Work out how many lines of the records below contain the string "Consolidate". Reply with that number only.

(Document images and their source code)
────
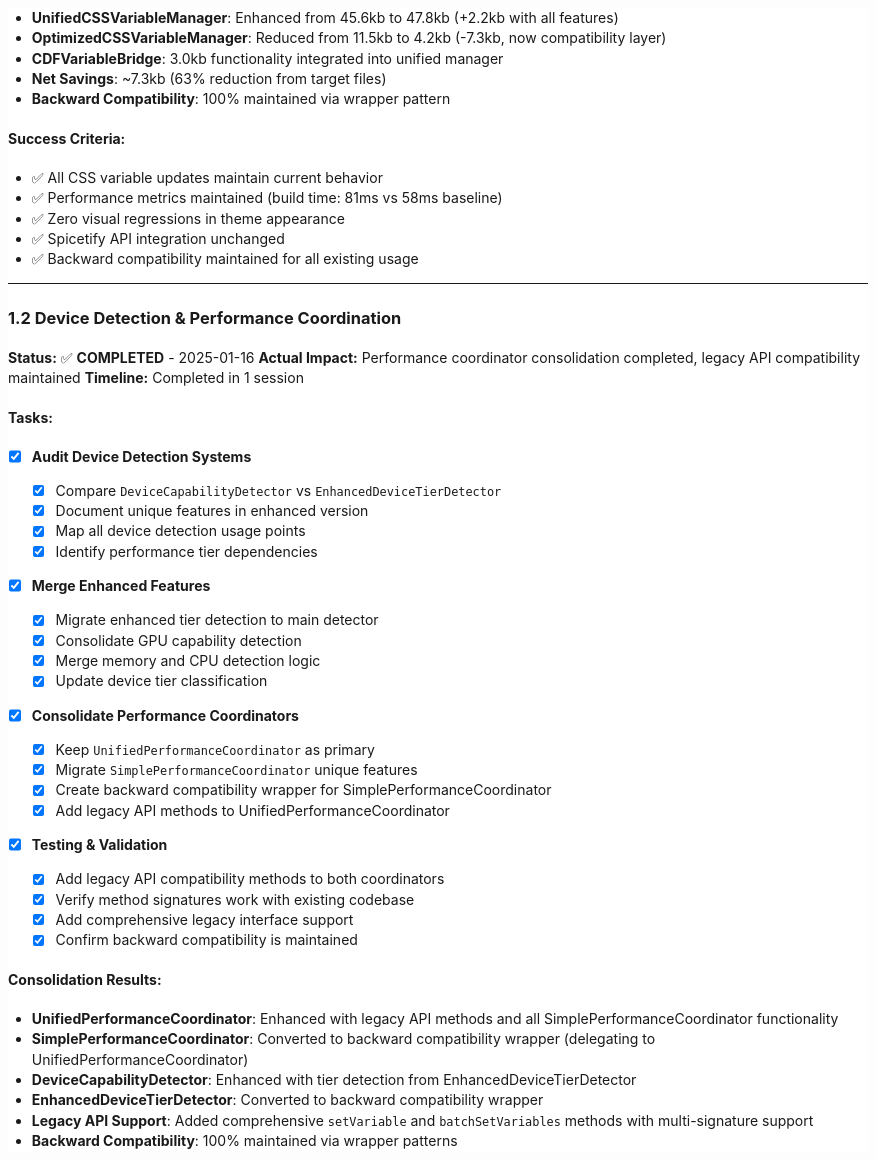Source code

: - **UnifiedCSSVariableManager**: Enhanced from 45.6kb to 47.8kb (+2.2kb with all features)
- **OptimizedCSSVariableManager**: Reduced from 11.5kb to 4.2kb (-7.3kb, now compatibility layer)
- **CDFVariableBridge**: 3.0kb functionality integrated into unified manager
- **Net Savings**: ~7.3kb (63% reduction from target files)
- **Backward Compatibility**: 100% maintained via wrapper pattern

#### Success Criteria:

- ✅ All CSS variable updates maintain current behavior
- ✅ Performance metrics maintained (build time: 81ms vs 58ms baseline)
- ✅ Zero visual regressions in theme appearance
- ✅ Spicetify API integration unchanged
- ✅ Backward compatibility maintained for all existing usage

---

### 1.2 Device Detection & Performance Coordination

**Status:** ✅ **COMPLETED** - 2025-01-16
**Actual Impact:** Performance coordinator consolidation completed, legacy API compatibility maintained
**Timeline:** Completed in 1 session

#### Tasks:

- [x] **Audit Device Detection Systems**

  - [x] Compare `DeviceCapabilityDetector` vs `EnhancedDeviceTierDetector`
  - [x] Document unique features in enhanced version
  - [x] Map all device detection usage points
  - [x] Identify performance tier dependencies

- [x] **Merge Enhanced Features**

  - [x] Migrate enhanced tier detection to main detector
  - [x] Consolidate GPU capability detection
  - [x] Merge memory and CPU detection logic
  - [x] Update device tier classification

- [x] **Consolidate Performance Coordinators**

  - [x] Keep `UnifiedPerformanceCoordinator` as primary
  - [x] Migrate `SimplePerformanceCoordinator` unique features
  - [x] Create backward compatibility wrapper for SimplePerformanceCoordinator
  - [x] Add legacy API methods to UnifiedPerformanceCoordinator

- [x] **Testing & Validation**
  - [x] Add legacy API compatibility methods to both coordinators
  - [x] Verify method signatures work with existing codebase
  - [x] Add comprehensive legacy interface support
  - [x] Confirm backward compatibility is maintained

#### Consolidation Results:

- **UnifiedPerformanceCoordinator**: Enhanced with legacy API methods and all SimplePerformanceCoordinator functionality
- **SimplePerformanceCoordinator**: Converted to backward compatibility wrapper (delegating to UnifiedPerformanceCoordinator)
- **DeviceCapabilityDetector**: Enhanced with tier detection from EnhancedDeviceTierDetector
- **EnhancedDeviceTierDetector**: Converted to backward compatibility wrapper
- **Legacy API Support**: Added comprehensive `setVariable` and `batchSetVariables` methods with multi-signature support
- **Backward Compatibility**: 100% maintained via wrapper patterns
────
**ANSWER AREA**.
2